Your instructions: A faithful, complete transcript of the entries below, without pictures, should be returned.

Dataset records
——
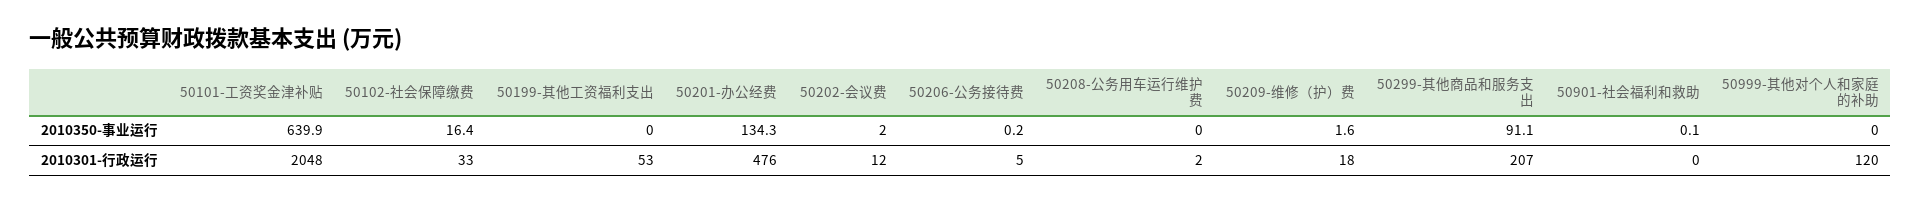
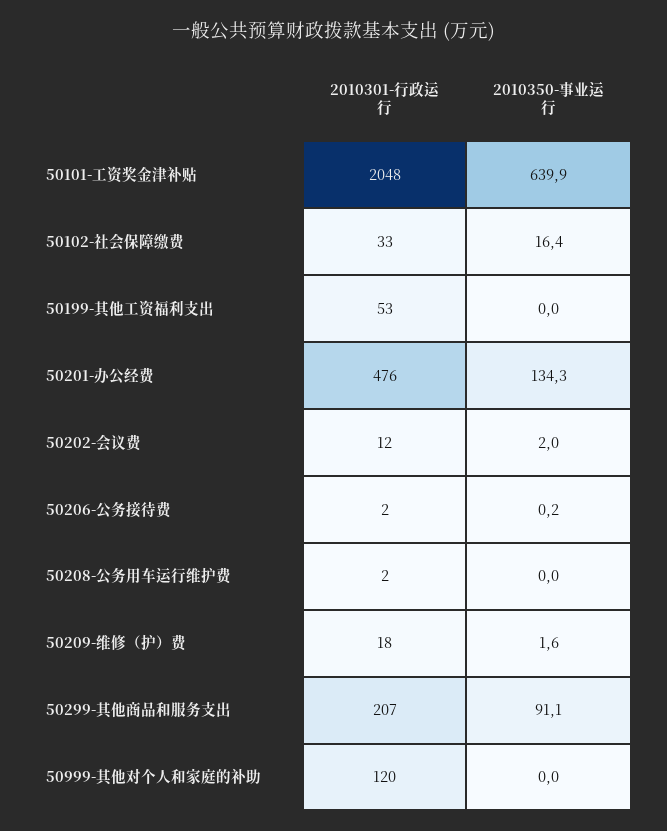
  {
    "50101-工资奖金津补贴": {
      "2010350-事业运行": 639.9,
      "2010301-行政运行": 2048
    },
    "50102-社会保障缴费": {
      "2010350-事业运行": 16.4,
      "2010301-行政运行": 33
    },
    "50199-其他工资福利支出": {
      "2010350-事业运行": 0,
      "2010301-行政运行": 53
    },
    "50201-办公经费": {
      "2010350-事业运行": 134.3,
      "2010301-行政运行": 476
    },
    "50202-会议费": {
      "2010350-事业运行": 2,
      "2010301-行政运行": 12
    },
    "50206-公务接待费": {
      "2010350-事业运行": 0.2,
-     "2010301-行政运行": 5
+     "2010301-行政运行": 2
    },
    "50208-公务用车运行维护费": {
      "2010350-事业运行": 0,
      "2010301-行政运行": 2
    },
    "50209-维修（护）费": {
      "2010350-事业运行": 1.6,
      "2010301-行政运行": 18
    },
    "50299-其他商品和服务支出": {
      "2010350-事业运行": 91.1,
      "2010301-行政运行": 207
    },
-   "50901-社会福利和救助": {
-     "2010350-事业运行": 0.1,
-     "2010301-行政运行": 0
-   },
    "50999-其他对个人和家庭的补助": {
      "2010350-事业运行": 0,
      "2010301-行政运行": 120
    }
  }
——
Task result:
  {
    "50101-工资奖金津补贴": {
      "2010350-事业运行": 639.9,
      "2010301-行政运行": 2048
    },
    "50102-社会保障缴费": {
      "2010350-事业运行": 16.4,
      "2010301-行政运行": 33
    },
    "50199-其他工资福利支出": {
      "2010350-事业运行": 0,
      "2010301-行政运行": 53
    },
    "50201-办公经费": {
      "2010350-事业运行": 134.3,
      "2010301-行政运行": 476
    },
    "50202-会议费": {
      "2010350-事业运行": 2,
      "2010301-行政运行": 12
    },
    "50206-公务接待费": {
      "2010350-事业运行": 0.2,
-     "2010301-行政运行": 5
+     "2010301-行政运行": 2
    },
    "50208-公务用车运行维护费": {
      "2010350-事业运行": 0,
      "2010301-行政运行": 2
    },
    "50209-维修（护）费": {
      "2010350-事业运行": 1.6,
      "2010301-行政运行": 18
    },
    "50299-其他商品和服务支出": {
      "2010350-事业运行": 91.1,
      "2010301-行政运行": 207
    },
-   "50901-社会福利和救助": {
-     "2010350-事业运行": 0.1,
-     "2010301-行政运行": 0
-   },
    "50999-其他对个人和家庭的补助": {
      "2010350-事业运行": 0,
      "2010301-行政运行": 120
    }
  }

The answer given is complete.